Copy the listing as it is written, and leave each picture out.

## EXERCISE DATA
==========

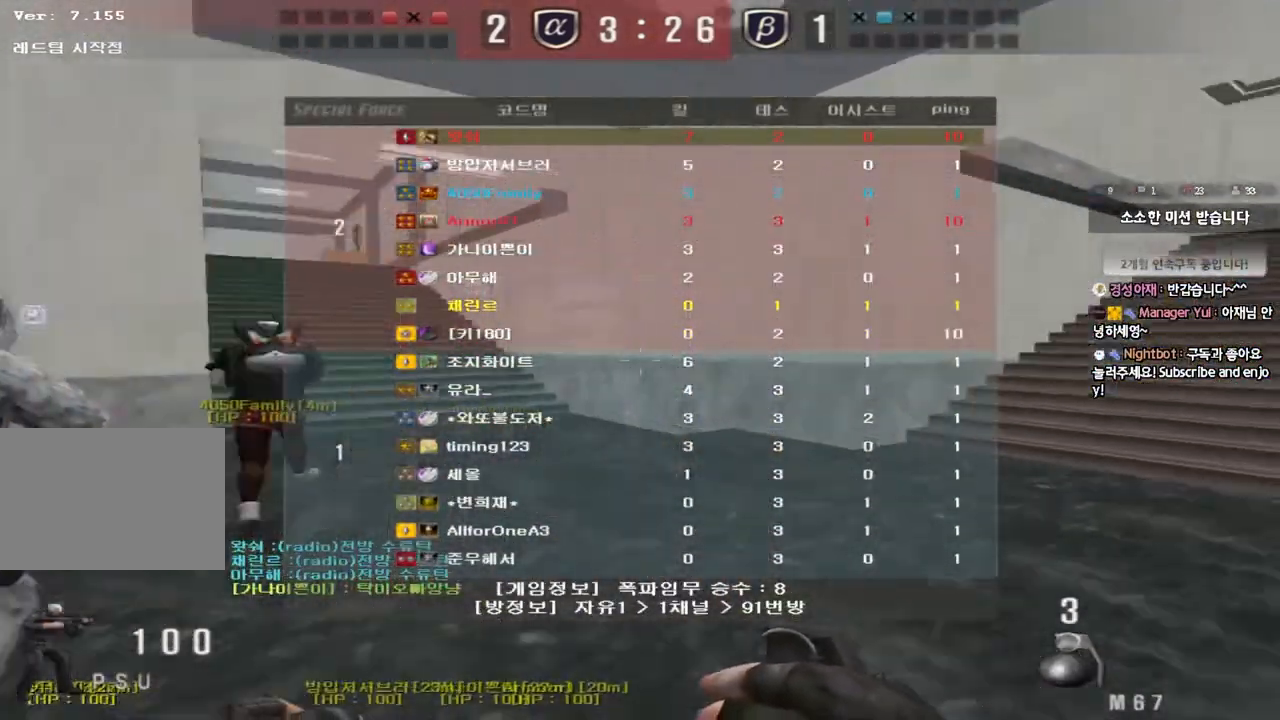
{"keys": ["d", "tab", "w"], "events": []}
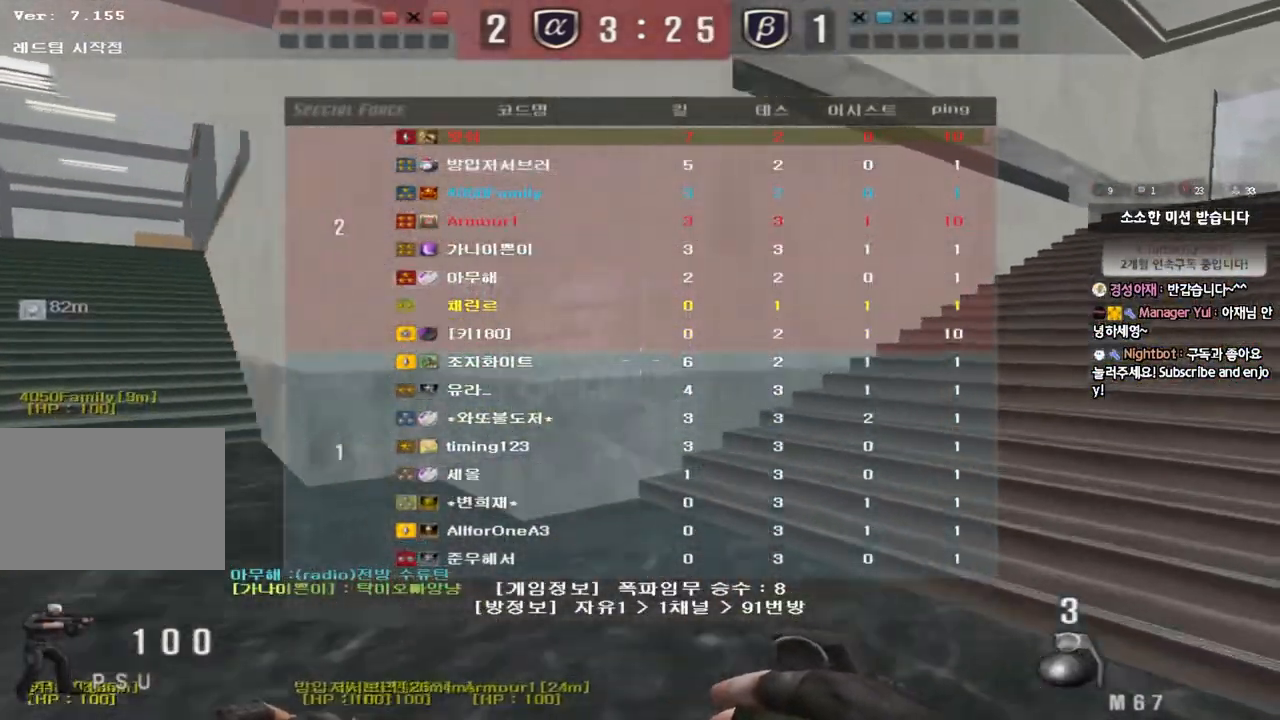
{"keys": ["d", "tab", "w"], "events": []}
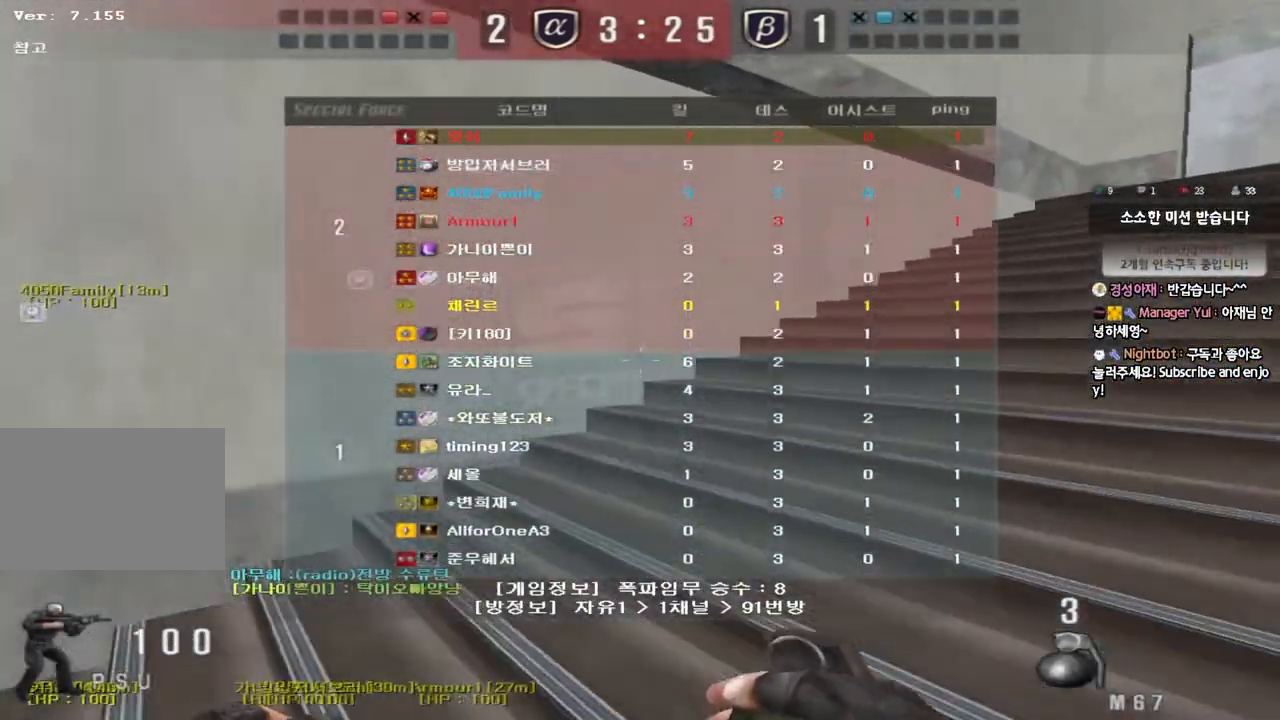
{"keys": ["d", "w"], "events": [[500, "tab", "up"]]}
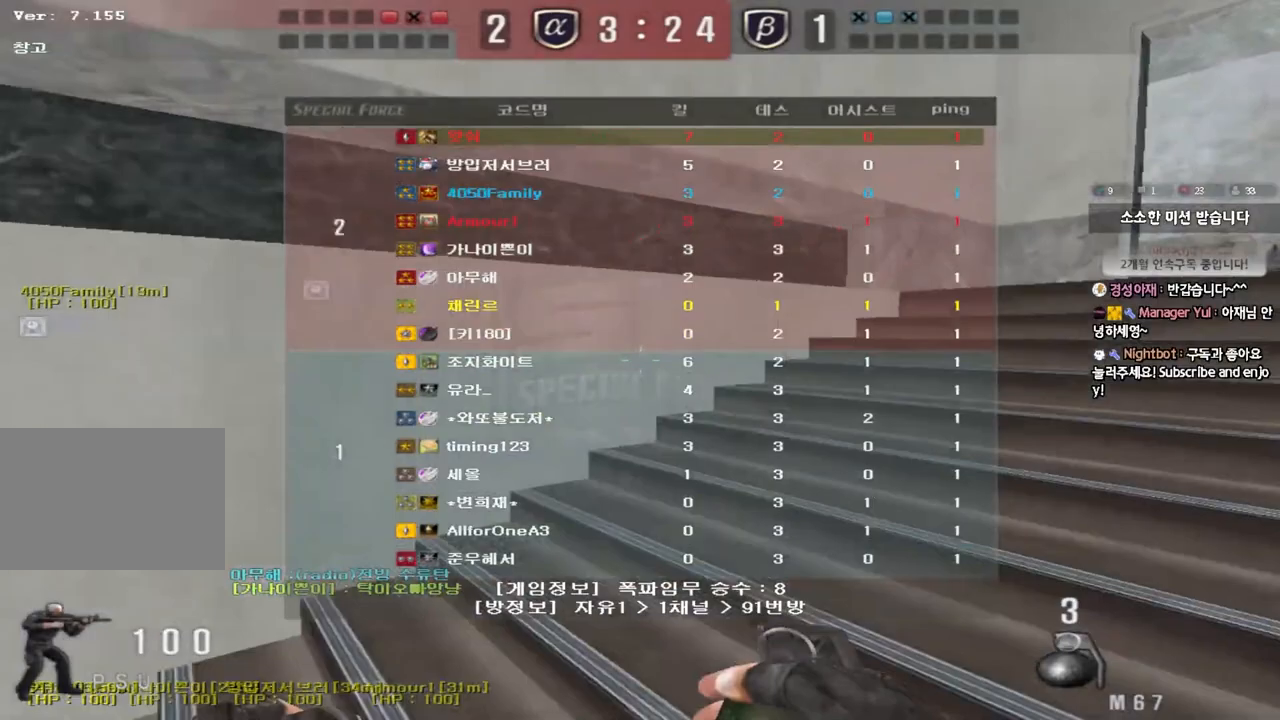
{"keys": ["d", "w"], "events": [[233, "ctrl", "down"], [233, "d", "up"], [250, "w", "up"], [333, "ctrl", "up"], [333, "d", "down"], [333, "w", "down"]]}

==========

## RESULT OF THIS TASK
{"keys": ["d", "tab", "w"], "events": []}
{"keys": ["d", "tab", "w"], "events": []}
{"keys": ["d", "w"], "events": [[500, "tab", "up"]]}
{"keys": ["d", "w"], "events": [[233, "ctrl", "down"], [233, "d", "up"], [250, "w", "up"], [333, "ctrl", "up"], [333, "d", "down"], [333, "w", "down"]]}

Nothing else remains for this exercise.